For the entries that follow, count the lines containing the string "uncertainties" and write only the number.
┌─ Task input
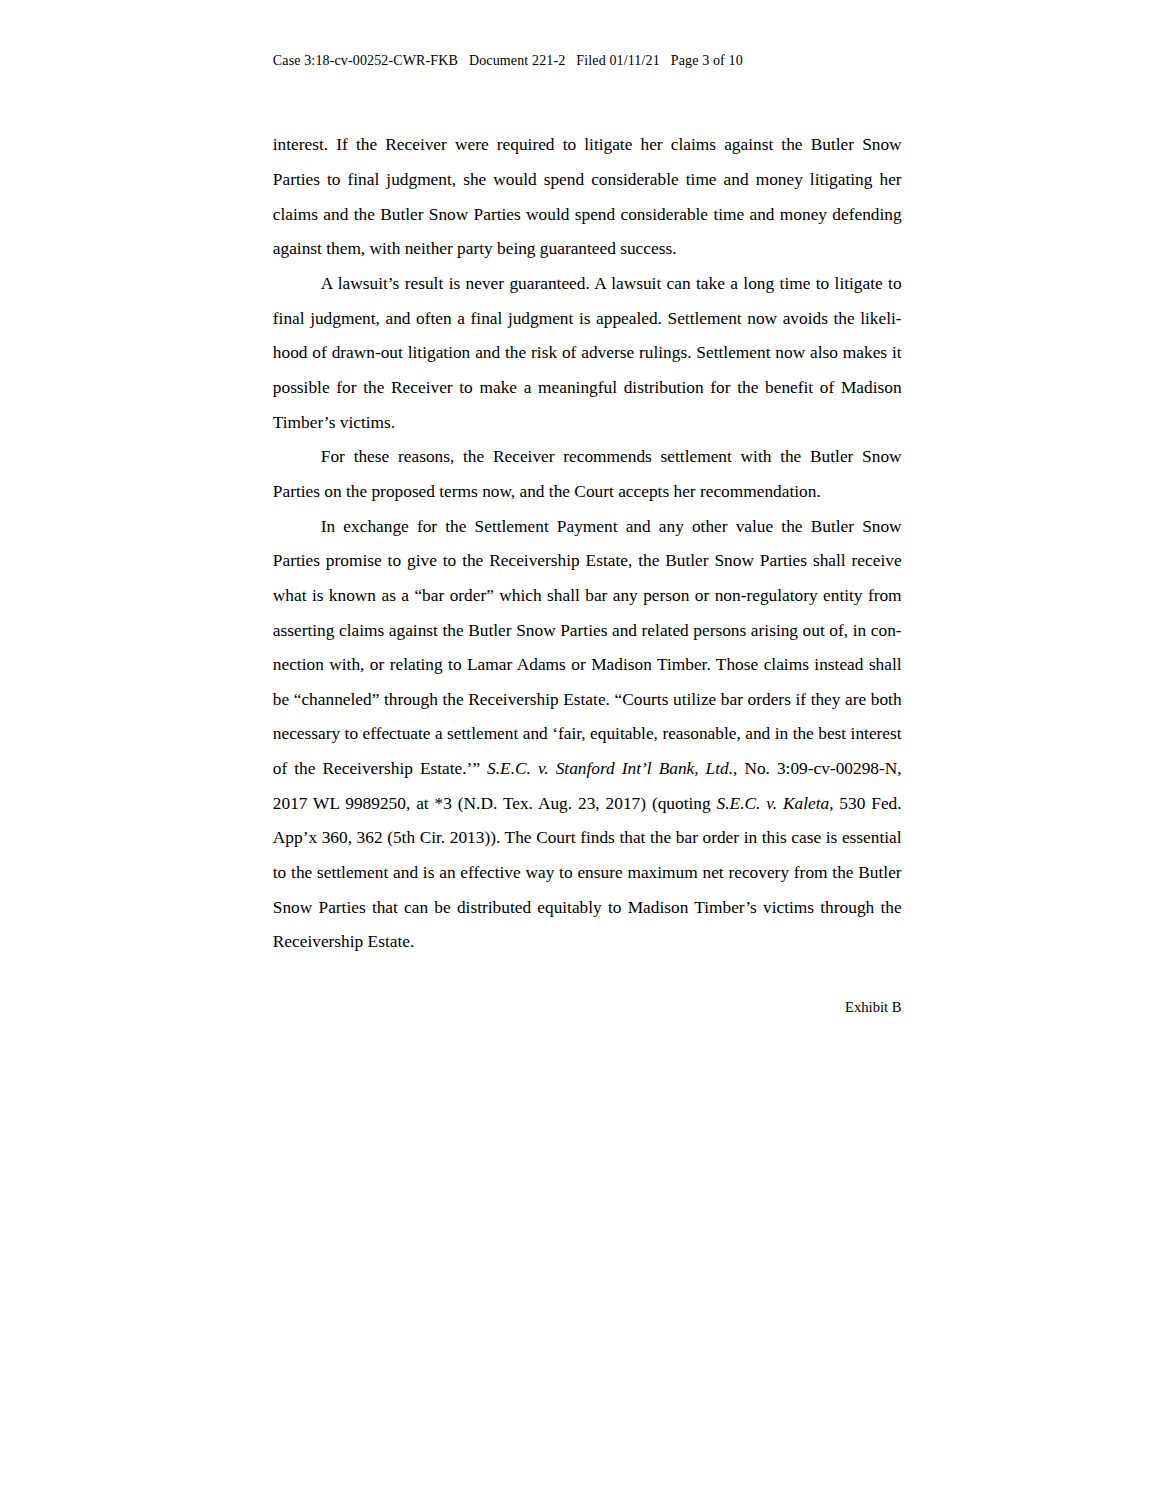Case 3:18-cv-00252-CWR-FKB Document 221-2 Filed 01/11/21 Page 3 of 10
interest. If the Receiver were required to litigate her claims against the Butler Snow Parties to final judgment, she would spend considerable time and money litigating her claims and the Butler Snow Parties would spend considerable time and money defending against them, with neither party being guaranteed success.
A lawsuit’s result is never guaranteed. A lawsuit can take a long time to litigate to final judgment, and often a final judgment is appealed. Settlement now avoids the likelihood of drawn-out litigation and the risk of adverse rulings. Settlement now also makes it possible for the Receiver to make a meaningful distribution for the benefit of Madison Timber’s victims.
For these reasons, the Receiver recommends settlement with the Butler Snow Parties on the proposed terms now, and the Court accepts her recommendation.
In exchange for the Settlement Payment and any other value the Butler Snow Parties promise to give to the Receivership Estate, the Butler Snow Parties shall receive what is known as a “bar order” which shall bar any person or non-regulatory entity from asserting claims against the Butler Snow Parties and related persons arising out of, in connection with, or relating to Lamar Adams or Madison Timber. Those claims instead shall be “channeled” through the Receivership Estate. “Courts utilize bar orders if they are both necessary to effectuate a settlement and ‘fair, equitable, reasonable, and in the best interest of the Receivership Estate.’” S.E.C. v. Stanford Int’l Bank, Ltd., No. 3:09-cv-00298-N, 2017 WL 9989250, at *3 (N.D. Tex. Aug. 23, 2017) (quoting S.E.C. v. Kaleta, 530 Fed. App’x 360, 362 (5th Cir. 2013)). The Court finds that the bar order in this case is essential to the settlement and is an effective way to ensure maximum net recovery from the Butler Snow Parties that can be distributed equitably to Madison Timber’s victims through the Receivership Estate.
Exhibit B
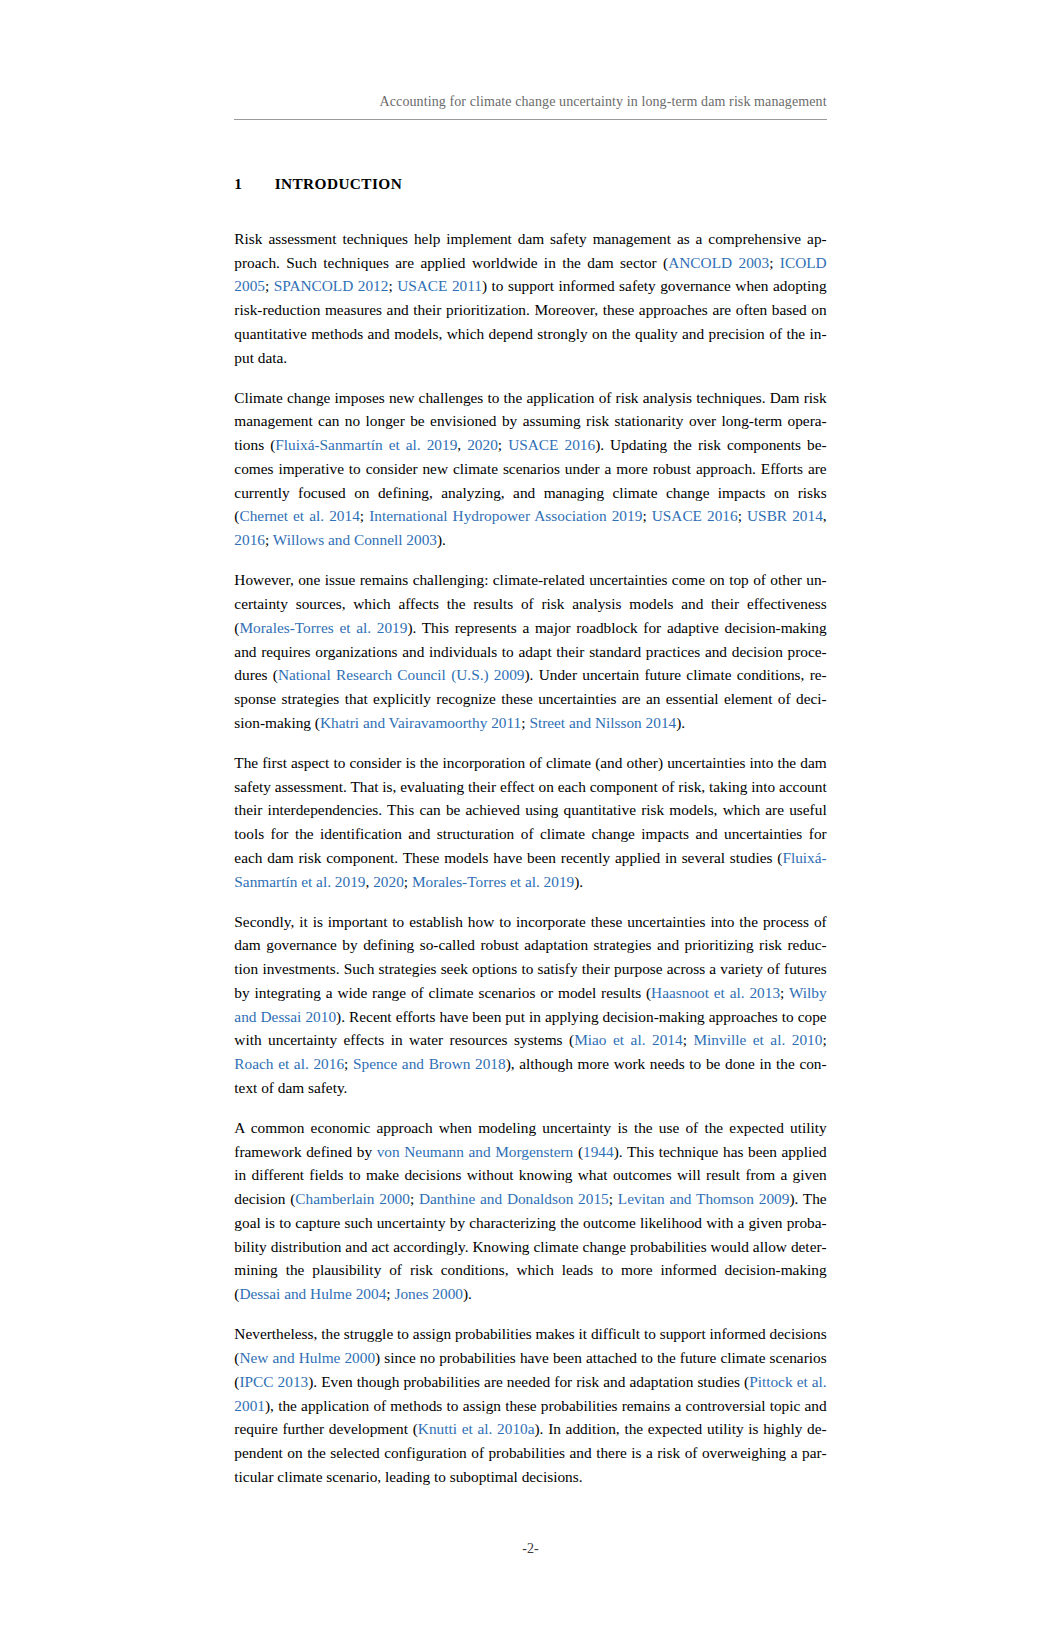Accounting for climate change uncertainty in long-term dam risk management
1 INTRODUCTION
Risk assessment techniques help implement dam safety management as a comprehensive approach. Such techniques are applied worldwide in the dam sector (ANCOLD 2003; ICOLD 2005; SPANCOLD 2012; USACE 2011) to support informed safety governance when adopting risk-reduction measures and their prioritization. Moreover, these approaches are often based on quantitative methods and models, which depend strongly on the quality and precision of the input data.
Climate change imposes new challenges to the application of risk analysis techniques. Dam risk management can no longer be envisioned by assuming risk stationarity over long-term operations (Fluixá-Sanmartín et al. 2019, 2020; USACE 2016). Updating the risk components becomes imperative to consider new climate scenarios under a more robust approach. Efforts are currently focused on defining, analyzing, and managing climate change impacts on risks (Chernet et al. 2014; International Hydropower Association 2019; USACE 2016; USBR 2014, 2016; Willows and Connell 2003).
However, one issue remains challenging: climate-related uncertainties come on top of other uncertainty sources, which affects the results of risk analysis models and their effectiveness (Morales-Torres et al. 2019). This represents a major roadblock for adaptive decision-making and requires organizations and individuals to adapt their standard practices and decision procedures (National Research Council (U.S.) 2009). Under uncertain future climate conditions, response strategies that explicitly recognize these uncertainties are an essential element of decision-making (Khatri and Vairavamoorthy 2011; Street and Nilsson 2014).
The first aspect to consider is the incorporation of climate (and other) uncertainties into the dam safety assessment. That is, evaluating their effect on each component of risk, taking into account their interdependencies. This can be achieved using quantitative risk models, which are useful tools for the identification and structuration of climate change impacts and uncertainties for each dam risk component. These models have been recently applied in several studies (Fluixá-Sanmartín et al. 2019, 2020; Morales-Torres et al. 2019).
Secondly, it is important to establish how to incorporate these uncertainties into the process of dam governance by defining so-called robust adaptation strategies and prioritizing risk reduction investments. Such strategies seek options to satisfy their purpose across a variety of futures by integrating a wide range of climate scenarios or model results (Haasnoot et al. 2013; Wilby and Dessai 2010). Recent efforts have been put in applying decision-making approaches to cope with uncertainty effects in water resources systems (Miao et al. 2014; Minville et al. 2010; Roach et al. 2016; Spence and Brown 2018), although more work needs to be done in the context of dam safety.
A common economic approach when modeling uncertainty is the use of the expected utility framework defined by von Neumann and Morgenstern (1944). This technique has been applied in different fields to make decisions without knowing what outcomes will result from a given decision (Chamberlain 2000; Danthine and Donaldson 2015; Levitan and Thomson 2009). The goal is to capture such uncertainty by characterizing the outcome likelihood with a given probability distribution and act accordingly. Knowing climate change probabilities would allow determining the plausibility of risk conditions, which leads to more informed decision-making (Dessai and Hulme 2004; Jones 2000).
Nevertheless, the struggle to assign probabilities makes it difficult to support informed decisions (New and Hulme 2000) since no probabilities have been attached to the future climate scenarios (IPCC 2013). Even though probabilities are needed for risk and adaptation studies (Pittock et al. 2001), the application of methods to assign these probabilities remains a controversial topic and require further development (Knutti et al. 2010a). In addition, the expected utility is highly dependent on the selected configuration of probabilities and there is a risk of overweighing a particular climate scenario, leading to suboptimal decisions.
-2-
└─
[Output below] 3